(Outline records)
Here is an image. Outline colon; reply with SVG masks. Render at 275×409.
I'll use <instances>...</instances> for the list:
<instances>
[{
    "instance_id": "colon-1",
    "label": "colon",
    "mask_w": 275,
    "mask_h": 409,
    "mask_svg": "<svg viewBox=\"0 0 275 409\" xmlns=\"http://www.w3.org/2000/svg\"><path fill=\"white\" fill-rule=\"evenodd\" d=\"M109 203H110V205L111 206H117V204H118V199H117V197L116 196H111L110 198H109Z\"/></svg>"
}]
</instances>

The exercise:
Switch "reply with" to "respond using" throughout the records and reproduce the lines with nothing else changed.

Result of the task:
Here is an image. Outline colon; respond using SVG masks. Render at 275×409.
I'll use <instances>...</instances> for the list:
<instances>
[{
    "instance_id": "colon-1",
    "label": "colon",
    "mask_w": 275,
    "mask_h": 409,
    "mask_svg": "<svg viewBox=\"0 0 275 409\" xmlns=\"http://www.w3.org/2000/svg\"><path fill=\"white\" fill-rule=\"evenodd\" d=\"M109 203H110V205L111 206H117V204H118V199H117V197L116 196H111L110 198H109Z\"/></svg>"
}]
</instances>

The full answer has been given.